_TEXT_:

________________________________________

“Normal” Is a Setting on a Washing Machine
Have you seen the post on face/book which features the little girl asking her mother what “normal” is? Mommy responds, “‘Normal’ is a setting on a washing machine.”
The analogy works for me, as a guy whom many would find to be anything but normal. Being incapable of sleeping much more than three or four hours at any given attempt, I find myself functioning nightly in a world of muted sound and light, unless the sound is coming at me through my headphones, and the light is blinding me from the halogen-bright bulb inside my brain.
I wonder if that explains why it is that my mind is anything but muted during these expeditions into “normalcy.” I give little thought to what it would be like to go to sleep at night, secure in the knowledge that what will awaken me in the morning is the shrillest alarm clock that money could buy.
Alarm clock? What is this thing of which I speak so blithely?
I generally make an effort to remain in bed for at least six hours, which means somewhere around two in the A of M, I surface. I nurse a couple of cups of coffee, gulp eighteen ounces of water, and have another cup of coffee.
I devote those several hours to any one of a number of endeavors, all involving components of the right side of my brain. This region of my cranium, heretofore locked up and unknown, was recently unleashed when I managed to finally escape the prison of my own mental morass, with its panic attack syndrome and the subsequent diagnosis of my having a mood spectrum disorder.

________________________________________

_WHAT TO DO_:
In the text on being "normal," how long does the writer try to stay in bed each night?

_DATASET RECORDS_:
________________________________________

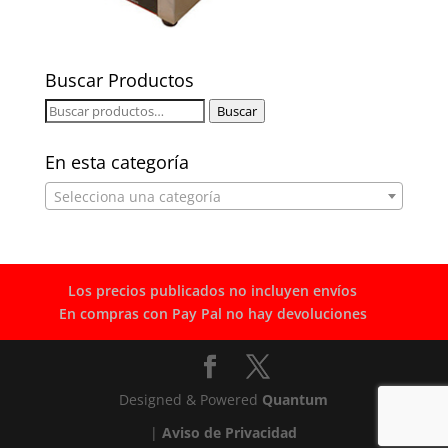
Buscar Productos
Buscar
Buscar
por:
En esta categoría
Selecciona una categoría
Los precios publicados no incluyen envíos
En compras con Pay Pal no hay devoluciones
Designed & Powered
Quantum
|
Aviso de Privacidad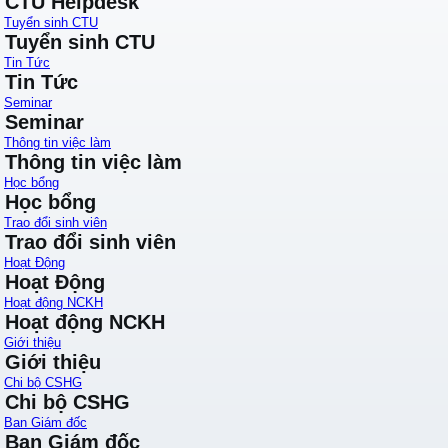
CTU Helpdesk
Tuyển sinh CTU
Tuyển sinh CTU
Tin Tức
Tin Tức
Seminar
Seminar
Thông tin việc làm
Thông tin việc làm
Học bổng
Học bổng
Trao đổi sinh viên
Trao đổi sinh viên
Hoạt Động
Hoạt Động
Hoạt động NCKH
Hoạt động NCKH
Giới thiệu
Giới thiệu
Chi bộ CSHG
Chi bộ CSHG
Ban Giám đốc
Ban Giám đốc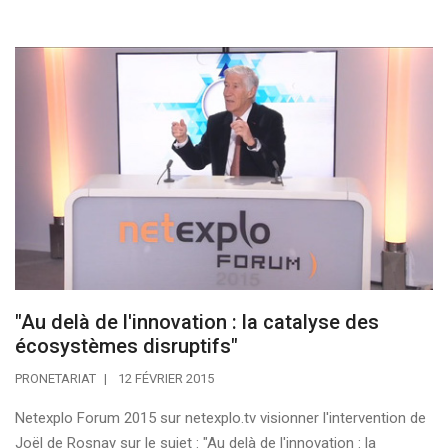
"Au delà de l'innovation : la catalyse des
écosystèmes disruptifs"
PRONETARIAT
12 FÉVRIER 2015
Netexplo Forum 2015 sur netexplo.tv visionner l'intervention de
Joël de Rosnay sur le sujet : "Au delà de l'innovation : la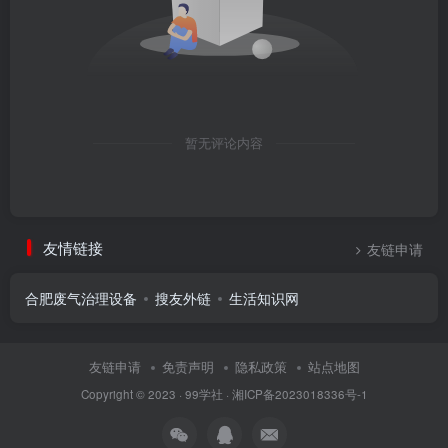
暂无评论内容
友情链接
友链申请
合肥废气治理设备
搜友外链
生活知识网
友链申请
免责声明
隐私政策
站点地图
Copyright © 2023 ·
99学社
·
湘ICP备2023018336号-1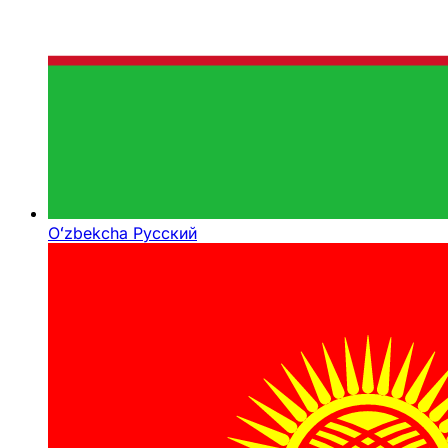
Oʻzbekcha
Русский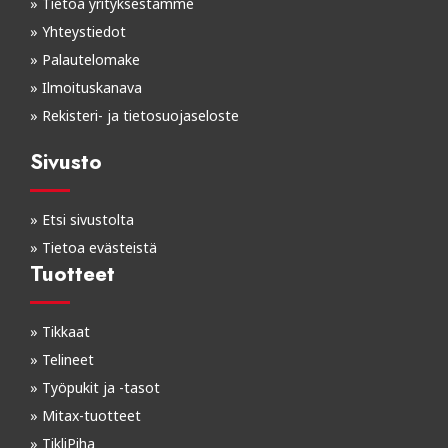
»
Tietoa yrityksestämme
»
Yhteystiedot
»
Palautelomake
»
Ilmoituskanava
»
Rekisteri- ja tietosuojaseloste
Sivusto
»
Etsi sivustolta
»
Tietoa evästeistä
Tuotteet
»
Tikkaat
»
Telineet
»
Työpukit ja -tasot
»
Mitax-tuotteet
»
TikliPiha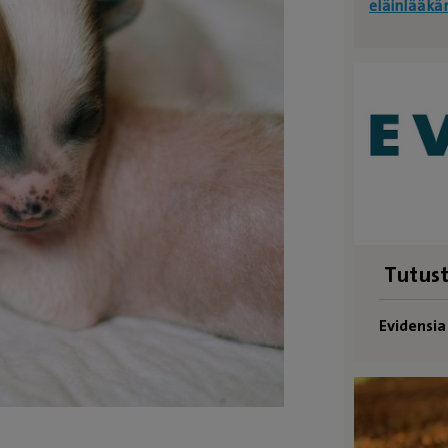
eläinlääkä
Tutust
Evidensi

________________________________________

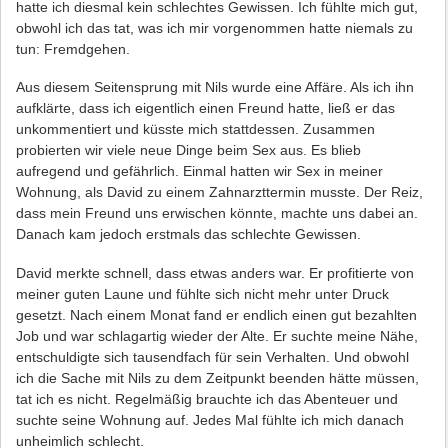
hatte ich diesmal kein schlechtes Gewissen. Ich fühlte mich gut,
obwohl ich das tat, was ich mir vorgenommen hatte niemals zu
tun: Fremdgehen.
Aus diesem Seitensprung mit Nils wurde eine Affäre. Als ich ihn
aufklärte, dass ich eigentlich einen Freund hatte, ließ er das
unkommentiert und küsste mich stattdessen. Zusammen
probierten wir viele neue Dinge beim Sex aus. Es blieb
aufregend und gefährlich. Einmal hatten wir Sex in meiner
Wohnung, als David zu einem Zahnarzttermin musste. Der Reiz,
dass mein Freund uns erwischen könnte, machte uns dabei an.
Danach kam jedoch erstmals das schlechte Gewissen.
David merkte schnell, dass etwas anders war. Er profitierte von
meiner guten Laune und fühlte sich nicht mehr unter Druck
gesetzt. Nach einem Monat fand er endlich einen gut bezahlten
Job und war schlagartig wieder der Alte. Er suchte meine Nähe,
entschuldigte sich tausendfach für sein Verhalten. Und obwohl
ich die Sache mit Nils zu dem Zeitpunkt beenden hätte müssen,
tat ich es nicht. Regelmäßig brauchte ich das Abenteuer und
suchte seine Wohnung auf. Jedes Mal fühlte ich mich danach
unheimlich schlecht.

________________________________________

_FINISHED EXERCISE_:
At least six hours.